I’ll be honest — the temptation of driving by a North Fork farm stand in the summer is hard to fight. It seems like every 30 seconds, I can’t help but hit the brakes and fill my trendy reusable canvas tote with a lush rainbow of produce. Walking back to my car, I am Ina Garten, ready to be inspired by my endless creativity in the kitchen.
But then I get home and unload my bag and have a reality check. I am not Ina Garten. What do I do with beets that enticed me with their juicy red color but taste a bit like the earth? Or the radicchio with its beautiful lacey purple edges and decidedly bitter flavor? I was so tempted by their pretty looks, I forgot that I have no idea what to do with these veggies.
Maybe you’re like me and got bamboozled by the beauty. Or maybe you received a few items in your CSA box this week that leave you scratching your head. I chatted with the farmers behind some of the best North Fork farm stands about how they enjoy the, let’s just call them, underrated produce items.
BITTER GREENS: Steep them in flavor.
If coffee has taught us anything, it’s that bitter doesn’t mean bad. Brenna Leveille of Sep’s Farm in East Marion looks to Southern cuisine when cooking her favorite overlooked veggie — collard. “They are enormous and that can intimidate people from trying them out,” she said. “Prepared in the traditional Southern-style, slow cooker method with farm fresh ham and bacon, it is just outstanding. The greens retain their texture and flavor and are enhanced by the flavors they soak up from the meat in the cooker.”

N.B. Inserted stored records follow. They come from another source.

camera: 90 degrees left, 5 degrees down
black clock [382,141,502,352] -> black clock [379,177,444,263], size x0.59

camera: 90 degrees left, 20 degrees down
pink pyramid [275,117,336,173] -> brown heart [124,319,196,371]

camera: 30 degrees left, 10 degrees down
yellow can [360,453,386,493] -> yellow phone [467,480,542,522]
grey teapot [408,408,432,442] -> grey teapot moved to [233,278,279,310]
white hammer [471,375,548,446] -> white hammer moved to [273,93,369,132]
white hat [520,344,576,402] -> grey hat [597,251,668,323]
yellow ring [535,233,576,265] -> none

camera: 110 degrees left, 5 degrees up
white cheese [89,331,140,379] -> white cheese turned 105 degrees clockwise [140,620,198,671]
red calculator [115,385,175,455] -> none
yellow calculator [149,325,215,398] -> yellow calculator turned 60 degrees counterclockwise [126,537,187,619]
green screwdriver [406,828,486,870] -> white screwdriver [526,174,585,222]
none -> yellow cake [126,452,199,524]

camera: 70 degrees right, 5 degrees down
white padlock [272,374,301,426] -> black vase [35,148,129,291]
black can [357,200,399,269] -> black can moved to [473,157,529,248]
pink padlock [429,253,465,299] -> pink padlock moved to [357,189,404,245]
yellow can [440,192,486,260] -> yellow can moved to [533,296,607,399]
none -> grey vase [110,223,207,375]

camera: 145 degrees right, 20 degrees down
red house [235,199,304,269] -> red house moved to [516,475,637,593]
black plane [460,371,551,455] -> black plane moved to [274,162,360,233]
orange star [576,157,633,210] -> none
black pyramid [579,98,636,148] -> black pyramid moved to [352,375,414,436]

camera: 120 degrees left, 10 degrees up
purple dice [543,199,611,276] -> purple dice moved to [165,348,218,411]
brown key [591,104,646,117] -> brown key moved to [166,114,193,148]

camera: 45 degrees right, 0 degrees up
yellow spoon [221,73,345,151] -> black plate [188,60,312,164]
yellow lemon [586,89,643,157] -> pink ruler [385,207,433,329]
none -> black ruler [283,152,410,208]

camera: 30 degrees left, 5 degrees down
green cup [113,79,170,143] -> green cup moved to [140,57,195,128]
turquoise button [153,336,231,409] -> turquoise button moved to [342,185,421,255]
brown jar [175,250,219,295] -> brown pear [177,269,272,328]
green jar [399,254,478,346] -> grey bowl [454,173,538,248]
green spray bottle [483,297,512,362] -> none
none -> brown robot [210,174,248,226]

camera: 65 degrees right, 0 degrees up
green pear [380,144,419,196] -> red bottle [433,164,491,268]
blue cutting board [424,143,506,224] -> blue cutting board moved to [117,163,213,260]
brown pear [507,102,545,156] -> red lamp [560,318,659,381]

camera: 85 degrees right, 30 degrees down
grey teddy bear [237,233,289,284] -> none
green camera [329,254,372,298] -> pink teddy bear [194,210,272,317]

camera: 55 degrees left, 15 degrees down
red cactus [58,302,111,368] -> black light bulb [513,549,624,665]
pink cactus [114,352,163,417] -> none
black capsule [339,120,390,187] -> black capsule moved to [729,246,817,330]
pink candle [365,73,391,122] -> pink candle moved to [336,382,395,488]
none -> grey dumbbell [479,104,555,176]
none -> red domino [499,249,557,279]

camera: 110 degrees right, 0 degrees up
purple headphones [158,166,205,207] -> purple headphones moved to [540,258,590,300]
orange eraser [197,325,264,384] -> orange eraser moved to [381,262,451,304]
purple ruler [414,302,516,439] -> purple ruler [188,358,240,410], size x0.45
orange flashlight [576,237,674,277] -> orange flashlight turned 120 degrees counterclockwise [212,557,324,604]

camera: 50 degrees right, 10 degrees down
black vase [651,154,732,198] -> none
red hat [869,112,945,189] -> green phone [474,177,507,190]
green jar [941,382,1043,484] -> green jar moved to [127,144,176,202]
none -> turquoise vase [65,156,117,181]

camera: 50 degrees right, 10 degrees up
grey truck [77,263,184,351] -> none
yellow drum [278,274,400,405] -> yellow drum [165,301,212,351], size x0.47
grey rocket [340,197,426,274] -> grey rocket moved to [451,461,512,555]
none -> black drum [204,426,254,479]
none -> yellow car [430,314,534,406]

As for mustard greens, a staple in many Asian cuisines, the best way to prepare them is in a simple broth of fish, chicken or miso, suggests Cristina Cosentino, director of farm operations at Sylvester Manor Educational Farms in Shelter Island. “Put the vegetables in the broth with a nice piece of white fish that’s super delicate, beautiful and delicious,” she said. Cosentino also recommends fermenting mustard greens kimchi-style.
ENDIVES: Bathe and dress them.
Escarole and radicchio, part of the endive family, always look so pretty on the farm stand with their delicate veiny leaves and vibrant colors. They can be just as delicious as they are beautiful, but the key is to know how to work with them. For escarole, that means boiling it in salted water for 10 minutes. For radicchio, soaking it in an ice bath for 30 minutes reduces its bitter flavor. Although the pre-treatment helps take the edge off, balancing out the endives with fat and sweet is also key. Cosentino recommends sauteeing the escarole with garlic and oil and adding cannellini beans or a rich cheese, like gorgonzola, plus balsamic vinegar, orange and figs. With the radicchio, char the outside on the grill and toss with olive oil, vinegar, pancetta and anchovy “if you’re feeling naughty.”
BEETS AND SWISS CHARD: When in doubt, pickle it out.
Pickling a veggie that isn’t cucumber is a highly overlooked way to mellow out strong flavors and textures. For example: Beets. “Sometimes people who aren’t familiar with beets hesitate to try them out,” Leveille said. “Beets can be perceived as having earthy flavors and being a time consuming product to process.” But she says her family eats them frequently in pickle form. Sonomi Obinata of KK’s The Farm in Southold does the same to swiss chard. “We make pickles with the colorful swiss chard stems because they can be hard like celery,” she said. Pickling is simple. Bring equal parts water and vinegar to a boil with sugar, salt and spices for five minutes. Pour over veggies in a sealable container and refrigerate for at least a few hours. You’ll need to roast or boil your beets first until tender, but the swiss chard you can pickle raw.
RADISH TOPS: Whip up green rice.
You know radish bulbs make a nicely peppery garnish, but what do you do with the rest of it? You can use the entire vegetable, Obinata said. Simply sauteeing the bulb brings sweetness. She even recommends adding the leafy tops to cooked rice. “It turns the rice green and gives flavor and color.”
FENNEL AND BOK CHOY: Make a summer salad.
Why use boring romaine? Fennel is like a mini salad in one veggie. Cosentino likes to chop it up with oranges, salty black olives and olive oil and garnish with the fronds. Obinata goes the same route with bok choy. “Slice it thin, add a sesame or soy-based dressing and crispy noodles or crushed peanuts,” she said. “It’s very sweet and has a nice texture.”